INSTRUCTIONS FOR THE TASK:
Would you transcribe the line containing "Special Improvement District Debt 3100-3500" and every line after it, through the end of the records below, exactly and with nothing else?

RECORDS SUPPLIED:
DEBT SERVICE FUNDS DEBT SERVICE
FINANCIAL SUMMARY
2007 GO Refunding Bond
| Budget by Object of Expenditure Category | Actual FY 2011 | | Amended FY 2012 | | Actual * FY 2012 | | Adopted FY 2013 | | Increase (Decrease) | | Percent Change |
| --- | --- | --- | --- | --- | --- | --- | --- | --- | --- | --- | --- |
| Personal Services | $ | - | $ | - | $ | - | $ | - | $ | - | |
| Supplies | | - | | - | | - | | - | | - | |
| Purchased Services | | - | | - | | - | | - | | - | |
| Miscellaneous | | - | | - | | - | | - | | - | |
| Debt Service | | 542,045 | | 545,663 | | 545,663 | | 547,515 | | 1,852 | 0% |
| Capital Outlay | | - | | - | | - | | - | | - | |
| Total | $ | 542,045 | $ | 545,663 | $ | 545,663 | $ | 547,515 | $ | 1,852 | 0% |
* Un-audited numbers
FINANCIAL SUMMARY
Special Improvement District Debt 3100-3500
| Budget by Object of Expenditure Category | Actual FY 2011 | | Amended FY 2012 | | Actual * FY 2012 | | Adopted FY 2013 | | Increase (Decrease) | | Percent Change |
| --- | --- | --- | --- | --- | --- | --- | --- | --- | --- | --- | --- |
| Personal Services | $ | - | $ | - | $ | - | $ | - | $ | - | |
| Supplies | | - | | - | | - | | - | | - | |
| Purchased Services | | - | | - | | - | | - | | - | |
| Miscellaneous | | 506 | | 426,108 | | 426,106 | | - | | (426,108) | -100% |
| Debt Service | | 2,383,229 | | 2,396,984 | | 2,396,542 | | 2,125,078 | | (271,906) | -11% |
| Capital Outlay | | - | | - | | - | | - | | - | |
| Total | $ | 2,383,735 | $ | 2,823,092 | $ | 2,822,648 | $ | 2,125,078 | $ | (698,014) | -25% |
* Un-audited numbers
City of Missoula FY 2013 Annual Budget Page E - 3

SOLUTION TO THIS PROBLEM:
Special Improvement District Debt 3100-3500
| Budget by Object of Expenditure Category | Actual FY 2011 | | Amended FY 2012 | | Actual * FY 2012 | | Adopted FY 2013 | | Increase (Decrease) | | Percent Change |
| --- | --- | --- | --- | --- | --- | --- | --- | --- | --- | --- | --- |
| Personal Services | $ | - | $ | - | $ | - | $ | - | $ | - | |
| Supplies | | - | | - | | - | | - | | - | |
| Purchased Services | | - | | - | | - | | - | | - | |
| Miscellaneous | | 506 | | 426,108 | | 426,106 | | - | | (426,108) | -100% |
| Debt Service | | 2,383,229 | | 2,396,984 | | 2,396,542 | | 2,125,078 | | (271,906) | -11% |
| Capital Outlay | | - | | - | | - | | - | | - | |
| Total | $ | 2,383,735 | $ | 2,823,092 | $ | 2,822,648 | $ | 2,125,078 | $ | (698,014) | -25% |
* Un-audited numbers
City of Missoula FY 2013 Annual Budget Page E - 3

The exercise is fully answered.